▸ **TEKSTFRAGMENT**
Gods lankmoedigheid zinnebeeldig voorgesteld
1 En de Heere zeide tot mij: Ga weer heen, bemin een vrouw, die, terwijl zij bemind wordt door haar vriend, nochtans overspel doet; gelijk de Heere de kinderen Israëls bemint, maar zij zien om naar andere goden, en beminnen de flessen der druiven.
2 En ik kocht ze mij voor vijftien zilverlingen, en een homer gerst, en een halve homer gerst.
3 En ik zeide tot haar: Gij zult mij vele dagen blijven zitten (gij zult niet hoereren, noch aan een andere man geworden), en ik ook ten opzichte van u.
4 Want de kinderen Israëls zullen vele dagen blijven zitten, zonder koning, en zonder vorst, en zonder offer, en zonder opgericht beeld, en zonder efod en terafim.
5 Daarna zullen zich de kinderen Israëls bekeren, en zoeken de Heere, hun God, en David, hun koning; en zij zullen vrezende komen tot de Heere en tot Zijn goedheid, in het laatste der dagen.
Door het trouwen, ende lang stilsitten eener overspeeldersse, beveelt Godt den Propheet af te beelden, den toecomstigen langduerigen desolaten staet van Israel, waer op ten laetsten hare bekeeringe tot Christum sal volgen.

▸ **OPDRACHT**
Kun je de tekst over Gods lankmoedigheid hierboven in zijn geheel, woord voor woord, herhalen?

▸ **GEËXTRAHEERDE GEGEVENS**
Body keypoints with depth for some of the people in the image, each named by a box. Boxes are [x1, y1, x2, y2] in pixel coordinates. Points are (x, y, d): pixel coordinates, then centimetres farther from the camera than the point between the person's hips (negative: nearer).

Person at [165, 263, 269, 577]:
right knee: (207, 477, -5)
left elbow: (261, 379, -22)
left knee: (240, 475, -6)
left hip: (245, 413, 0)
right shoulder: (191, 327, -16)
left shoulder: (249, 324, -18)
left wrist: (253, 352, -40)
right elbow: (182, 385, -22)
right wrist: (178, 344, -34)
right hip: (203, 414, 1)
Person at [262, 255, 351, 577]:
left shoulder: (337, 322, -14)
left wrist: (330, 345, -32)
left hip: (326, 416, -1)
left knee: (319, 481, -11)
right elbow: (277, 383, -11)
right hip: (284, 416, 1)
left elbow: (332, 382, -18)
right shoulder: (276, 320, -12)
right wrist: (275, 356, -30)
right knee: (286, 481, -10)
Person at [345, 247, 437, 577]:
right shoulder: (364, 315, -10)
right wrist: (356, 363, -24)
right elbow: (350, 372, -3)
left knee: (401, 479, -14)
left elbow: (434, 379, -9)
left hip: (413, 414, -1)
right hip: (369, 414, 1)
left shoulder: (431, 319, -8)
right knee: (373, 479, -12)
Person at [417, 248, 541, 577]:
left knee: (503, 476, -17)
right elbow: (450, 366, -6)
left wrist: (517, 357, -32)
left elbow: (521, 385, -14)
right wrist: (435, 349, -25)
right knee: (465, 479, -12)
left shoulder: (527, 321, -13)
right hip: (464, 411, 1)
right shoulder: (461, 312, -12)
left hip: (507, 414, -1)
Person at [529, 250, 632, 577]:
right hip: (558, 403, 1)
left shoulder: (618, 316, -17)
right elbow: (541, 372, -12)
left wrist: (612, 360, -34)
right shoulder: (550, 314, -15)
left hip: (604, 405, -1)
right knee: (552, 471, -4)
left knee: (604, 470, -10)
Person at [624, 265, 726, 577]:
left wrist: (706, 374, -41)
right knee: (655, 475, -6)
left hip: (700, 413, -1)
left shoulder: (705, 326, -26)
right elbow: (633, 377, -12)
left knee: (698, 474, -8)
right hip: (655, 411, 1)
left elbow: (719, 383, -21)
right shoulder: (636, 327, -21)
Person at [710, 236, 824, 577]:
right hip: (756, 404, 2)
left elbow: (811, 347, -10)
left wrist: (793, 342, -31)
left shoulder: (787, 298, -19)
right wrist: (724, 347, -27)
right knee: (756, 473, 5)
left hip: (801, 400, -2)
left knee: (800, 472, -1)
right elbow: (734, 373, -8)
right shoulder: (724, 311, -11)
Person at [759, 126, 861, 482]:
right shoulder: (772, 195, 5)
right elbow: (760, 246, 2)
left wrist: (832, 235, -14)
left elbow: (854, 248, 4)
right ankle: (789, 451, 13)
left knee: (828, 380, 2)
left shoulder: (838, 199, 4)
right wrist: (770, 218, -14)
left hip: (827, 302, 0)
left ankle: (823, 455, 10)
---
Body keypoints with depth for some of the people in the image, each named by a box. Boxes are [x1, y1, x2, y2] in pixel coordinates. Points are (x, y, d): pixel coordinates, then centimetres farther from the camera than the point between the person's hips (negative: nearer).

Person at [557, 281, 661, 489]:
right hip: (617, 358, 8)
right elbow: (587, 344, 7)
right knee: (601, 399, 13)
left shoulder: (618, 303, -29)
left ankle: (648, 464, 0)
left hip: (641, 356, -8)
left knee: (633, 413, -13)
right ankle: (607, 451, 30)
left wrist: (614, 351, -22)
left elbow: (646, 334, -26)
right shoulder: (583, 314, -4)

▸ **OPLOSSING**
Gods lankmoedigheid zinnebeeldig voorgesteld
1 En de Heere zeide tot mij: Ga weer heen, bemin een vrouw, die, terwijl zij bemind wordt door haar vriend, nochtans overspel doet; gelijk de Heere de kinderen Israëls bemint, maar zij zien om naar andere goden, en beminnen de flessen der druiven.
2 En ik kocht ze mij voor vijftien zilverlingen, en een homer gerst, en een halve homer gerst.
3 En ik zeide tot haar: Gij zult mij vele dagen blijven zitten (gij zult niet hoereren, noch aan een andere man geworden), en ik ook ten opzichte van u.
4 Want de kinderen Israëls zullen vele dagen blijven zitten, zonder koning, en zonder vorst, en zonder offer, en zonder opgericht beeld, en zonder efod en terafim.
5 Daarna zullen zich de kinderen Israëls bekeren, en zoeken de Heere, hun God, en David, hun koning; en zij zullen vrezende komen tot de Heere en tot Zijn goedheid, in het laatste der dagen.
Door het trouwen, ende lang stilsitten eener overspeeldersse, beveelt Godt den Propheet af te beelden, den toecomstigen langduerigen desolaten staet van Israel, waer op ten laetsten hare bekeeringe tot Christum sal volgen.